# Requirement:
Give the records back in full, exactly as they read.

==== Recorded information

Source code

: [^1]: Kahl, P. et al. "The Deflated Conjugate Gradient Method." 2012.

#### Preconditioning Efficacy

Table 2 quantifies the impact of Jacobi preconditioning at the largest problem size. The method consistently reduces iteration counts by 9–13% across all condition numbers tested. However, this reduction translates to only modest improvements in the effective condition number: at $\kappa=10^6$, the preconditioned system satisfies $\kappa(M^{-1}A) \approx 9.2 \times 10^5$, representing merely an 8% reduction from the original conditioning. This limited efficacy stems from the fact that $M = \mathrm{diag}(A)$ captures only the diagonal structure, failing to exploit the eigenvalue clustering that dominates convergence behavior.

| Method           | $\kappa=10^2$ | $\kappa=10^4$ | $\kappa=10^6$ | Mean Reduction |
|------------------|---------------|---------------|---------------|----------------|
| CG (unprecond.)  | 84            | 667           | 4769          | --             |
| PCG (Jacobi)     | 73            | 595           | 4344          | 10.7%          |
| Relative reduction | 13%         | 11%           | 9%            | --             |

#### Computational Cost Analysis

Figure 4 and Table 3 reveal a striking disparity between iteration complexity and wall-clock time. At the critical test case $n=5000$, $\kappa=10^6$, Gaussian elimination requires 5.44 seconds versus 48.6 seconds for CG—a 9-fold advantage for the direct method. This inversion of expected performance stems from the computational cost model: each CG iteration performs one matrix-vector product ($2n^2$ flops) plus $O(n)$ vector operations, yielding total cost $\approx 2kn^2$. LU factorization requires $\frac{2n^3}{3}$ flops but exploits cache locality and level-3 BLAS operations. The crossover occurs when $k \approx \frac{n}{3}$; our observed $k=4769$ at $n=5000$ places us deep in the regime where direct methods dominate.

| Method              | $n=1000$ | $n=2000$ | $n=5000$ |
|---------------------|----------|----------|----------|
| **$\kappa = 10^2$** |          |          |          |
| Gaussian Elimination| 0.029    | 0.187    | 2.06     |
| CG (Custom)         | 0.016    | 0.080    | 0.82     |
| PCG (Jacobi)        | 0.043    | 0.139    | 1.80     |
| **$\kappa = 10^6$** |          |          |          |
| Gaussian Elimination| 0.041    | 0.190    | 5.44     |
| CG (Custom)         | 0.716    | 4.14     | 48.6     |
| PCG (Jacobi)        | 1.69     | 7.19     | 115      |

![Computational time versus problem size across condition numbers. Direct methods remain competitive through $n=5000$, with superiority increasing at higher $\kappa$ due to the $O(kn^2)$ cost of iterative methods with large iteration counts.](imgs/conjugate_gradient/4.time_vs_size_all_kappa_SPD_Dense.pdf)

========

# Written answer:
Source code

: [^1]: Kahl, P. et al. "The Deflated Conjugate Gradient Method." 2012.

#### Preconditioning Efficacy

Table 2 quantifies the impact of Jacobi preconditioning at the largest problem size. The method consistently reduces iteration counts by 9–13% across all condition numbers tested. However, this reduction translates to only modest improvements in the effective condition number: at $\kappa=10^6$, the preconditioned system satisfies $\kappa(M^{-1}A) \approx 9.2 \times 10^5$, representing merely an 8% reduction from the original conditioning. This limited efficacy stems from the fact that $M = \mathrm{diag}(A)$ captures only the diagonal structure, failing to exploit the eigenvalue clustering that dominates convergence behavior.

| Method           | $\kappa=10^2$ | $\kappa=10^4$ | $\kappa=10^6$ | Mean Reduction |
|------------------|---------------|---------------|---------------|----------------|
| CG (unprecond.)  | 84            | 667           | 4769          | --             |
| PCG (Jacobi)     | 73            | 595           | 4344          | 10.7%          |
| Relative reduction | 13%         | 11%           | 9%            | --             |

#### Computational Cost Analysis

Figure 4 and Table 3 reveal a striking disparity between iteration complexity and wall-clock time. At the critical test case $n=5000$, $\kappa=10^6$, Gaussian elimination requires 5.44 seconds versus 48.6 seconds for CG—a 9-fold advantage for the direct method. This inversion of expected performance stems from the computational cost model: each CG iteration performs one matrix-vector product ($2n^2$ flops) plus $O(n)$ vector operations, yielding total cost $\approx 2kn^2$. LU factorization requires $\frac{2n^3}{3}$ flops but exploits cache locality and level-3 BLAS operations. The crossover occurs when $k \approx \frac{n}{3}$; our observed $k=4769$ at $n=5000$ places us deep in the regime where direct methods dominate.

| Method              | $n=1000$ | $n=2000$ | $n=5000$ |
|---------------------|----------|----------|----------|
| **$\kappa = 10^2$** |          |          |          |
| Gaussian Elimination| 0.029    | 0.187    | 2.06     |
| CG (Custom)         | 0.016    | 0.080    | 0.82     |
| PCG (Jacobi)        | 0.043    | 0.139    | 1.80     |
| **$\kappa = 10^6$** |          |          |          |
| Gaussian Elimination| 0.041    | 0.190    | 5.44     |
| CG (Custom)         | 0.716    | 4.14     | 48.6     |
| PCG (Jacobi)        | 1.69     | 7.19     | 115      |

![Computational time versus problem size across condition numbers. Direct methods remain competitive through $n=5000$, with superiority increasing at higher $\kappa$ due to the $O(kn^2)$ cost of iterative methods with large iteration counts.](imgs/conjugate_gradient/4.time_vs_size_all_kappa_SPD_Dense.pdf)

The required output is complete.